Einmal hatten wir das Herabsinken der Sonne trotz Panjas Vorsicht verpaßt, und die Finsternis überraschte uns am sumpfigen Ufer eines Flusses. Guru schnupperte in die feuchte Nachtluft hinaus und spähte vom Ufer aus zu den gegenüberliegenden Palmenhainen hinüber, und richtig sahen wir nach einer Weile ein schwaches Lichtlein aufblinken. Als das Zelt aufgeschlagen worden war und die Feuer brannten, hörten wir, wie das Flußwasser von Ruderschlägen plätscherte, oberhalb unseres Zeltes verklang das Geräusch, und das Dickicht raschelte, aber dann blieb alles still.
„Jetzt haben die Mangroven Augen bekommen,“ sagte Panja, „aber es muß ein leichtsinniges Volk sein, denn sie fürchten den Panther nicht.“
Auf Elias war in dieser Beziehung kein rechter Verlaß, denn seine Gesinnungsart hinderte ihn daran, friedlich sich nähernde Nachtwandler durch Gebell zu ängstigen.
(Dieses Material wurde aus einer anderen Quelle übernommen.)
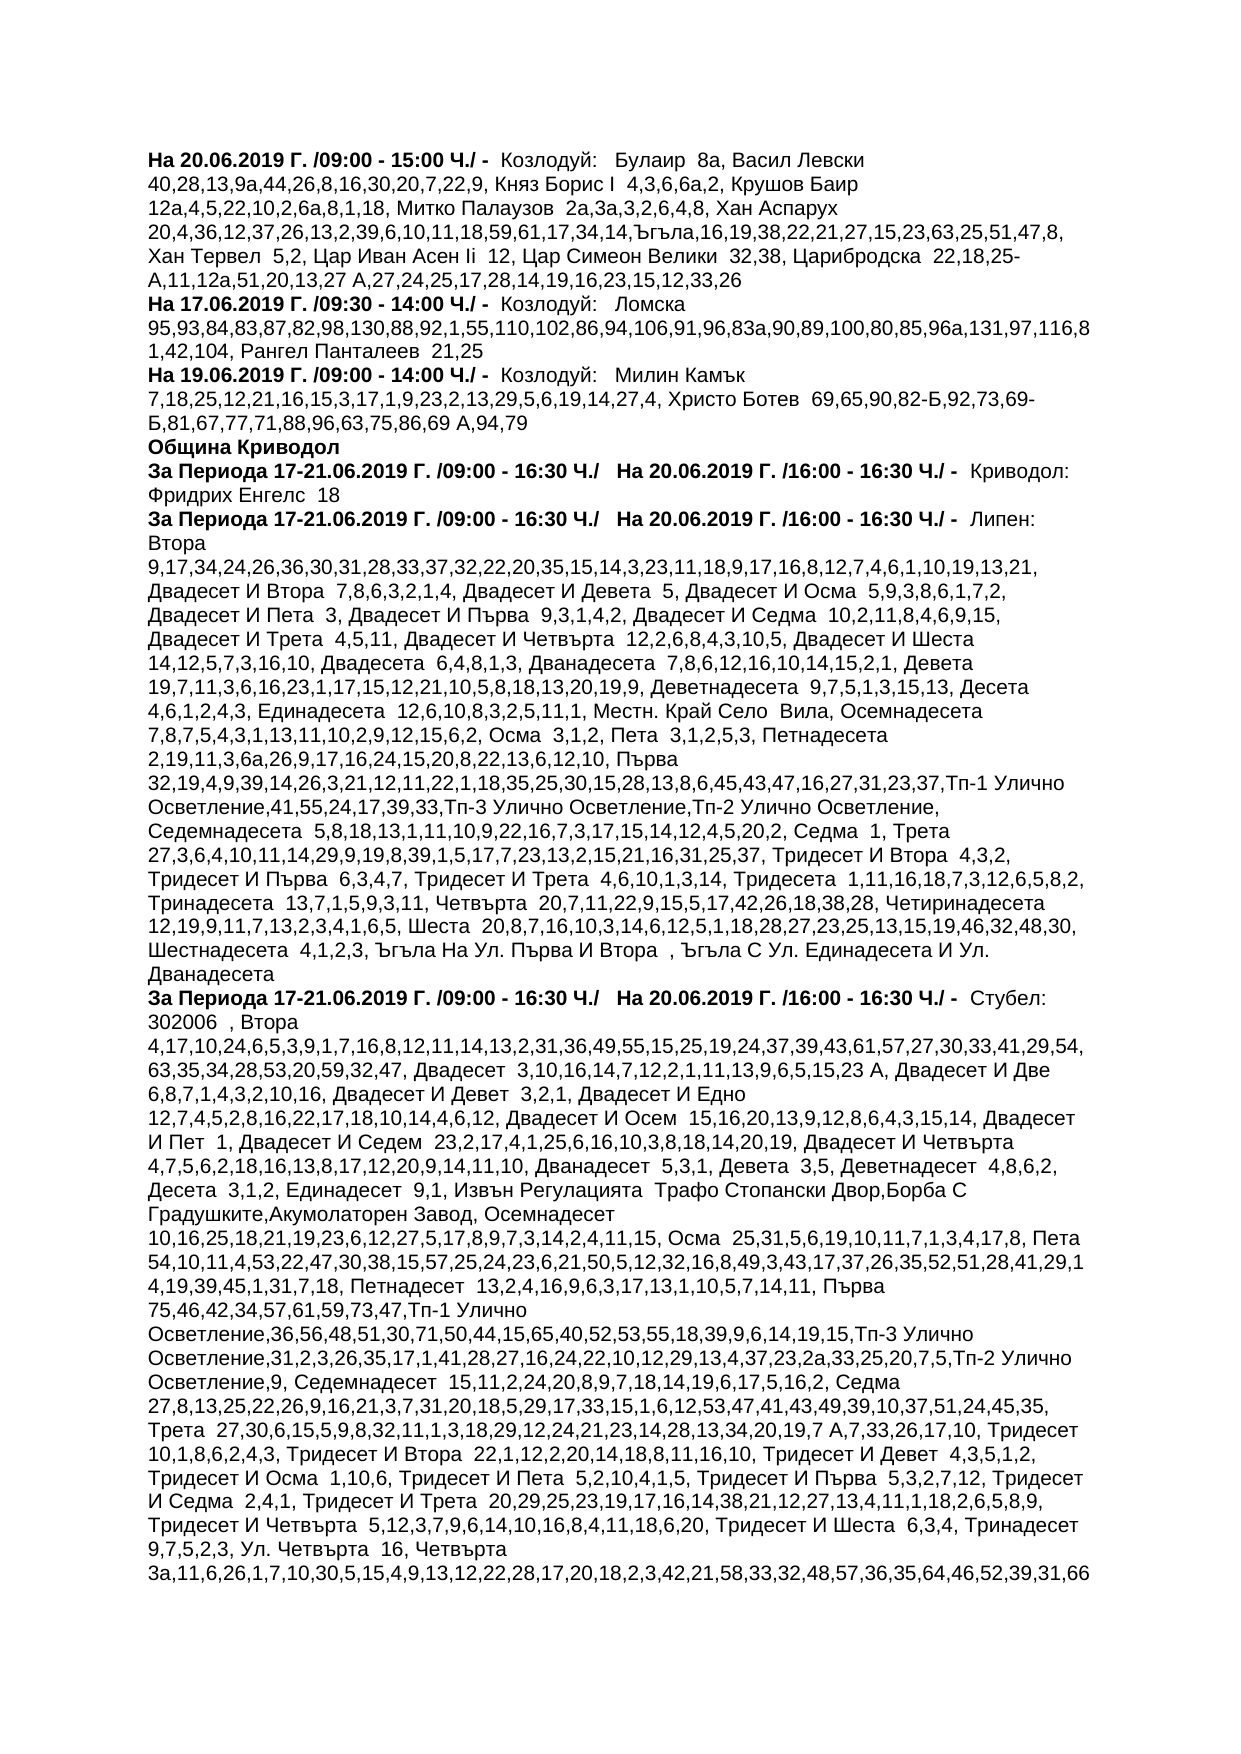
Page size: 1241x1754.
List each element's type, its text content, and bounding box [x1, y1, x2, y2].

text На 20.06.2019 Г. /09:00 - 15:00 Ч./ - Козлодуй: Булаир 8а, Васил Левски 40,28,13,9а,44,26,8,16,30,20,7,22,9, Княз Борис I 4,3,6,6a,2, Крушов Баир 12а,4,5,22,10,2,6а,8,1,18, Митко Палаузов 2a,3а,3,2,6,4,8, Хан Аспарух 20,4,36,12,37,26,13,2,39,6,10,11,18,59,61,17,34,14,Ъгъла,16,19,38,22,21,27,15,23,63,25,51,47,8, Хан Тервел 5,2, Цар Иван Асен Ii 12, Цар Симеон Велики 32,38, Царибродска 22,18,25-А,11,12а,51,20,13,27 А,27,24,25,17,28,14,19,16,23,15,12,33,26 [148, 148, 1093, 291]
text На 19.06.2019 Г. /09:00 - 14:00 Ч./ - Козлодуй: Милин Камък 7,18,25,12,21,16,15,3,17,1,9,23,2,13,29,5,6,19,14,27,4, Христо Ботев 69,65,90,82-Б,92,73,69-Б,81,67,77,71,88,96,63,75,86,69 А,94,79 [148, 363, 1093, 435]
text За Периода 17-21.06.2019 Г. /09:00 - 16:30 Ч./ На 20.06.2019 Г. /16:00 - 16:30 Ч./ - Липен: Втора 9,17,34,24,26,36,30,31,28,33,37,32,22,20,35,15,14,3,23,11,18,9,17,16,8,12,7,4,6,1,10,19,13,21, Двадесет И Втора 7,8,6,3,2,1,4, Двадесет И Девета 5, Двадесет И Осма 5,9,3,8,6,1,7,2, Двадесет И Пета 3, Двадесет И Първа 9,3,1,4,2, Двадесет И Седма 10,2,11,8,4,6,9,15, Двадесет И Трета 4,5,11, Двадесет И Четвърта 12,2,6,8,4,3,10,5, Двадесет И Шеста 14,12,5,7,3,16,10, Двадесета 6,4,8,1,3, Дванадесета 7,8,6,12,16,10,14,15,2,1, Девета 19,7,11,3,6,16,23,1,17,15,12,21,10,5,8,18,13,20,19,9, Деветнадесета 9,7,5,1,3,15,13, Десета 4,6,1,2,4,3, Единадесета 12,6,10,8,3,2,5,11,1, Местн. Край Село Вила, Осемнадесета 7,8,7,5,4,3,1,13,11,10,2,9,12,15,6,2, Осма 3,1,2, Пета 3,1,2,5,3, Петнадесета 2,19,11,3,6а,26,9,17,16,24,15,20,8,22,13,6,12,10, Първа 32,19,4,9,39,14,26,3,21,12,11,22,1,18,35,25,30,15,28,13,8,6,45,43,47,16,27,31,23,37,Тп-1 Улично Осветление,41,55,24,17,39,33,Тп-3 Улично Осветление,Тп-2 Улично Осветление, Седемнадесета 5,8,18,13,1,11,10,9,22,16,7,3,17,15,14,12,4,5,20,2, Седма 1, Трета 27,3,6,4,10,11,14,29,9,19,8,39,1,5,17,7,23,13,2,15,21,16,31,25,37, Тридесет И Втора 4,3,2, Тридесет И Първа 6,3,4,7, Тридесет И Трета 4,6,10,1,3,14, Тридесета 1,11,16,18,7,3,12,6,5,8,2, Тринадесета 13,7,1,5,9,3,11, Четвърта 20,7,11,22,9,15,5,17,42,26,18,38,28, Четиринадесета 12,19,9,11,7,13,2,3,4,1,6,5, Шеста 20,8,7,16,10,3,14,6,12,5,1,18,28,27,23,25,13,15,19,46,32,48,30, Шестнадесета 4,1,2,3, Ъгъла На Ул. Първа И Втора , Ъгъла С Ул. Единадесета И Ул. Дванадесета [148, 507, 1093, 986]
text За Периода 17-21.06.2019 Г. /09:00 - 16:30 Ч./ На 20.06.2019 Г. /16:00 - 16:30 Ч./ - Криводол: Фридрих Енгелс 18 [148, 459, 1093, 507]
text Община Криводол [148, 435, 1093, 459]
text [148, 986, 1093, 1585]
text На 17.06.2019 Г. /09:30 - 14:00 Ч./ - Козлодуй: Ломска 95,93,84,83,87,82,98,130,88,92,1,55,110,102,86,94,106,91,96,83а,90,89,100,80,85,96а,131,97,116,81,42,104, Рангел Панталеев 21,25 [148, 291, 1093, 363]
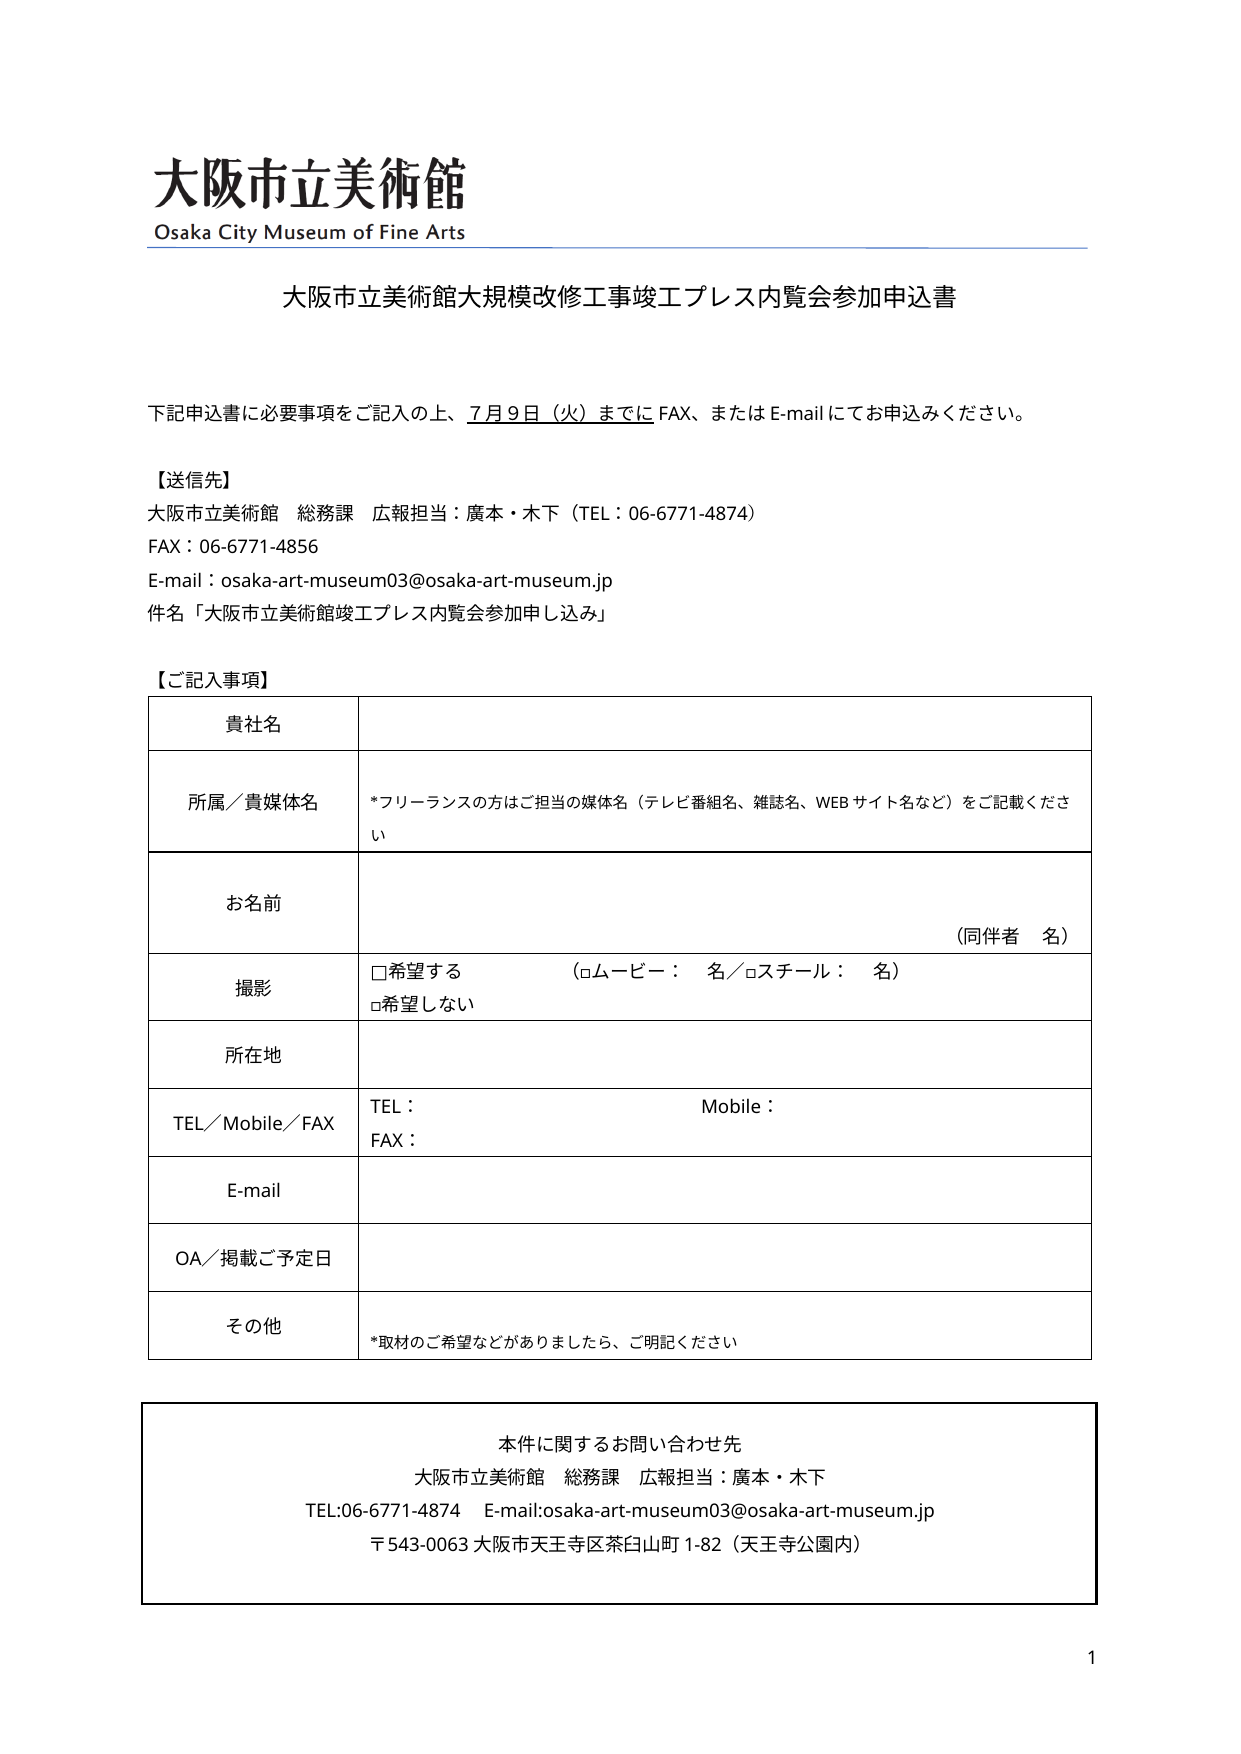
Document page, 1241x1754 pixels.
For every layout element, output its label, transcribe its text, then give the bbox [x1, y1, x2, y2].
Hörten wir den Panther in der Nähe des Lagers husten, so pflegte Elias sich in den Hintergrund des Zeltes zurückzuziehen, nicht etwa, weil er Furcht hatte, sondern weil es ihm dort besser gefiel.
Am Tage hatte ich eine Häherdrossel geschossen, ich rupfte ihr das braune Gefieder aus, und das zierliche Köpfchen mit den hellblauen Augenringen schlenkerte mit geöffnetem Schnabel über meinem Knie. Gurus Augen fehlten nur noch diese hellfarbigen Ringe, um ebenso starr und leblos dreinzuschauen wie meine Jagdbeute. Er begriff nicht, daß ich Vögel verspeiste, in denen wahrscheinlich die Seele eines Abgeschiedenen mitverschlungen wurde. Panja war in dieser Beziehung seiner heimatlichen Weltbetrachtung längst entrückt. In den Kupferkesseln siedete das Wasser, und eine Unmenge beschwingten Nachtvolks sammelte sich im Feuerschein, umschwärmte die Flammen wie farbige Funken, oder glotzte von den Blättern aus in dies unfaßbare rote Leben, aus dessen Glut der Tod lockte.
Panja brachte mir freundlich die Reste meines Rasiermessers, das einer Taschensäge glich und auch als solche hier und da Verwendung fand. Es war in Zeiten betrüblicher Unkenntnis einmal von einem Koch zum Schlachten einer Ziege verwendet worden; so rächt es sich, wenn wir Europäer ein argloses Volk zu unsern barbarischen Sitten verleiten. Ein Schatten dieses Barbarentums lagerte nun seit langem in unsteten Wucherungen um mein Kinn und um meine Wangen und wetteiferte an planloser Ausgestaltung mit der Pflanzenwelt des Dschungelbodens. Guru hatte in den Pfefferranken bei Tage Vogelnester ausgenommen und mir die Eier gebracht, wir kochten aber nur die, welche noch nicht piepten. Panja kaute Betel und sah mir zu, er hatte viel Sinn dafür, wann eine Arbeit mich selbst vergnügte und wann er sie mir abnehmen mußte, auch fühlte er sich in der letzten Zeit in seiner Rolle als Reiseführer sichtlich geläutert, und mir schien es, als täte er seine Arbeit mit einem ganz neuen Bewußtsein schöner Freiheitlichkeit. Pascha putzte Palmenschößlinge, das zarteste und wohlschmeckendste Gemüse, das Indien zu bieten hat, aber ein streng verbotenes Gericht, weil das Leben der Palme, durch diesen Raub ihres Herzens, zerstört wird. Der weißliche, mittlere Trieb des Baumes wird herausgeschnitten, er ist zart wie ganz frische Haselnüsse und schmeckt ähnlich; mit Öl und saurem Fruchtsaft zubereitet, stellt er einen Salat dar, wie ihn die europäische Küche nicht aufzuweisen hat.
„Soll ich die Leute fragen, ob Mangobäume im Dorf stehen?“ sagte Guru plötzlich.
„Welche Leute?“ fragte ich erstaunt.
„Jene dort“, sagte Guru und zeigte vor sich hin.
Da erkannte ich die braunen Gesichter im Feuerschein zwischen den Blättern der Mangroven. Ich hatte mich längst daran gewöhnt, daß ich niemals allein war, aber ich erschrak jedesmal aufs neue. Erst zählte ich fünf, dann zehn und endlich etwa zwanzig große und kleine Gesichter, das ganze Dorf schien versammelt.